Le risque d’une « bénévolisation » de l’action publique

IRES par Philippe Guimard

© F. BLANC

Dans le cadre du programme d’études IRES-FO, la confédération vient de publier une recherche réalisée par le sociologue Simon Cottin-Marx portant sur le recours au bénévolat par l’État et les collectivités locales.

En France, le bénévolat est très majoritairement le fait du monde associatif mais les pouvoirs publics mobilisent aussi directement les bénévoles, ce qui pose notamment la question d’une substitution aux emplois publics.

L’enquête s’intéresse aux différentes réserves de l’État (Éducation nationale, police, gendarmerie, réserve civique) et des collectivités locales (sécurité civile, soutien aux personnes âgées). S’appuyant sur un travail de terrain et une trentaine d’entretiens, elle met en évidence l’engagement croissant de milliers de citoyens au sein de la sphère publique. Encore relativement restreinte (gendarmerie), expérimentale (police) ou liée essentiellement au contexte exceptionnel de la crise sanitaire (réserve civique, réserves citoyennes municipales), la mobilisation de bénévoles pour la mise en œuvre de politiques publiques passe déjà massivement par le biais des associations.

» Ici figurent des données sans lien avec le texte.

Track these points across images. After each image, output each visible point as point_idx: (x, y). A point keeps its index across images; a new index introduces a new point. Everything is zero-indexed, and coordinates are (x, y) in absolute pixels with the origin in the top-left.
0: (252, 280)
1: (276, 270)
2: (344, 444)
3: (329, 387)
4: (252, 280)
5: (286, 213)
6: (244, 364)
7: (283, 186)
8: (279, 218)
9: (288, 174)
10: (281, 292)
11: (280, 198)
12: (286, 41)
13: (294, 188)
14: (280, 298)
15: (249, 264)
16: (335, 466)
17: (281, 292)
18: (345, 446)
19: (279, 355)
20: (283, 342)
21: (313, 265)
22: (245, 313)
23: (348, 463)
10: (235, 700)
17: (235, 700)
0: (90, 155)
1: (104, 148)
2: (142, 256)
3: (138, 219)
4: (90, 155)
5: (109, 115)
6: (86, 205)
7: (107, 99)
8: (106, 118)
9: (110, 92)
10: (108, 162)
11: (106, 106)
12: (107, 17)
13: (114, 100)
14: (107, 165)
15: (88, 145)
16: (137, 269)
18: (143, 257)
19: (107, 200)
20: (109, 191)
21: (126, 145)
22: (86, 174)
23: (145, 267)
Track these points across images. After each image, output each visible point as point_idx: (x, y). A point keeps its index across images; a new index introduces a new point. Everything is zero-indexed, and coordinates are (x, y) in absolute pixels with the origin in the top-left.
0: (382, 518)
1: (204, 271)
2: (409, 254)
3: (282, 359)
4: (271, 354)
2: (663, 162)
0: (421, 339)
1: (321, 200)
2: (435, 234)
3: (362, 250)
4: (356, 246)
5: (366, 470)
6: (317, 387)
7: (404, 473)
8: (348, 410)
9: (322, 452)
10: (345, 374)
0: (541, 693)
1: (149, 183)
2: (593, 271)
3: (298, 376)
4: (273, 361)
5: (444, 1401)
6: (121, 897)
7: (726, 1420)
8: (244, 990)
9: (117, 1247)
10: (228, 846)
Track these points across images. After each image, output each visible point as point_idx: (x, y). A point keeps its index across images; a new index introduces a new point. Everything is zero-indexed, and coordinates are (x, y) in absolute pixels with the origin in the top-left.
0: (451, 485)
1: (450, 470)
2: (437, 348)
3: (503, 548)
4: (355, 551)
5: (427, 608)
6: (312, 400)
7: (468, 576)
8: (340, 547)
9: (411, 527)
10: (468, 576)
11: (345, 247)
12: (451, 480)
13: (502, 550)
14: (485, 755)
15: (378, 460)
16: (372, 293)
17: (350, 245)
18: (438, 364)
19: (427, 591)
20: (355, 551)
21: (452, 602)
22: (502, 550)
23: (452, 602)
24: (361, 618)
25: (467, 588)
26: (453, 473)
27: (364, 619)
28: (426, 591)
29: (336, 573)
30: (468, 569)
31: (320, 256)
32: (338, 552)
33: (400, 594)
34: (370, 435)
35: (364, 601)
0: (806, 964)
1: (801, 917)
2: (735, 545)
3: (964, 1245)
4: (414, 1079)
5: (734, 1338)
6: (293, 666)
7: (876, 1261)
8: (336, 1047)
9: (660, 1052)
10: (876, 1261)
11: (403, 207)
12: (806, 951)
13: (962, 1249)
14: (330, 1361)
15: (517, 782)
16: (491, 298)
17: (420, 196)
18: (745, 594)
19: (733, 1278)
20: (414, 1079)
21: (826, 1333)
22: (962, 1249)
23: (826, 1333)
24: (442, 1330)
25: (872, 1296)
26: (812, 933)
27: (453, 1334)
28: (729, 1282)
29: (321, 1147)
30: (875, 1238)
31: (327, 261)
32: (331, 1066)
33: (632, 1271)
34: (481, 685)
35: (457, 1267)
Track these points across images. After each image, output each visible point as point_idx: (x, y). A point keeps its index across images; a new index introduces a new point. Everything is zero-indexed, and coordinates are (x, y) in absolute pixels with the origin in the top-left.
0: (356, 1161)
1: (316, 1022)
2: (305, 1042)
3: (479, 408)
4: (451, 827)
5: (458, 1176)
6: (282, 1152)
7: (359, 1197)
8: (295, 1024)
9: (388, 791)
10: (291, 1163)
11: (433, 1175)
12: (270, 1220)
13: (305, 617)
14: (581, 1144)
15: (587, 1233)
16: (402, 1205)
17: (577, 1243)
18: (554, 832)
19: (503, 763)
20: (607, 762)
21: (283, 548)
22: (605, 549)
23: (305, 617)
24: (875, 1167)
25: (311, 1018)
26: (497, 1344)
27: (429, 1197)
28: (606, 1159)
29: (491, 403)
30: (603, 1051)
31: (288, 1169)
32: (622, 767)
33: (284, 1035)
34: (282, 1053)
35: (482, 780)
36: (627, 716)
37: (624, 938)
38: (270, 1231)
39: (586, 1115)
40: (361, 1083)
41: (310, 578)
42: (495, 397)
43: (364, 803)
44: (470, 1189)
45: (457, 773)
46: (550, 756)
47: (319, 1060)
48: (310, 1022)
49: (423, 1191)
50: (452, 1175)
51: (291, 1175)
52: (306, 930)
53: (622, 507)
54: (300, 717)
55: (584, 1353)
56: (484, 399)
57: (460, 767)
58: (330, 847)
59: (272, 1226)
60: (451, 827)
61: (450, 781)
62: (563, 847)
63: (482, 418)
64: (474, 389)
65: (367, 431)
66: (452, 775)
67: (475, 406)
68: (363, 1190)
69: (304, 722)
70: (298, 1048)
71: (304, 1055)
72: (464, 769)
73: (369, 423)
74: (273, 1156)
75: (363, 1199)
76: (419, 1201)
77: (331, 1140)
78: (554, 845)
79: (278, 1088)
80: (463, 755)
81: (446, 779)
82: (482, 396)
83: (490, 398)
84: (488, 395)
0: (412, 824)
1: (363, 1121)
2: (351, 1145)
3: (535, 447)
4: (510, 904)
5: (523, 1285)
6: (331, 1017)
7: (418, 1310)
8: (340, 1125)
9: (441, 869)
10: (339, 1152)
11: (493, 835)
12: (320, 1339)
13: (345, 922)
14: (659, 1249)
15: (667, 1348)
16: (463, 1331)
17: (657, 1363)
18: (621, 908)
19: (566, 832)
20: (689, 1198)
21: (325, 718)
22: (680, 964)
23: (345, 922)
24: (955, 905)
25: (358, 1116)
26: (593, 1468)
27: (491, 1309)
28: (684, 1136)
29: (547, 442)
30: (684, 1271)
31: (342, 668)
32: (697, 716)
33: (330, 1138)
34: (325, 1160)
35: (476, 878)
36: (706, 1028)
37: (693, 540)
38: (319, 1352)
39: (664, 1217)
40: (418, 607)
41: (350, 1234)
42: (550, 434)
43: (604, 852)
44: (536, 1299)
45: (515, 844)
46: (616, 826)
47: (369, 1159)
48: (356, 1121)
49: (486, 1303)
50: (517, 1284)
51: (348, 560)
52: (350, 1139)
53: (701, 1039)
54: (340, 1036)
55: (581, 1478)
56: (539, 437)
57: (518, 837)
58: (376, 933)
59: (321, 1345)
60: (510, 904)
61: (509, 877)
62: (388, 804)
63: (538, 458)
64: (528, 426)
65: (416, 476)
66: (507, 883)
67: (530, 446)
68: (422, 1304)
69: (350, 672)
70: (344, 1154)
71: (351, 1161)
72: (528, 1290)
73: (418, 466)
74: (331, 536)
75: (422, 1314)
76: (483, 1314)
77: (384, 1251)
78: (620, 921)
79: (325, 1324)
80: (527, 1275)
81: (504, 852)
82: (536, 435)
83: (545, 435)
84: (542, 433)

Compte tenu des restrictions budgétaires, la tentation de solliciter une telle ressource gratuite est forte et appelle une vigilance syndicale renforcée.

Les bénévoles de la réserve citoyenne de la police nationale sont parfois mobilisés pour « pallier » le manque d’effectifs et assument alors des missions normalement dévolues à des fonctionnaires de police (accueil du public, secrétariat) ou des actions de prévention ou de médiation non prises en charge par ailleurs. Du côté de la gendarmerie, ils assurent le rayonnement de l’institution, fournissent des expertises ponctuelles et participent à la mise en place du Service national universel (SNU). À travers la Réserve civique et sa plateforme numérique qui centralise les offres de bénévolat, l’État entend aussi jouer un rôle nouveau d’interface entre bénévoles et structures demandeuses.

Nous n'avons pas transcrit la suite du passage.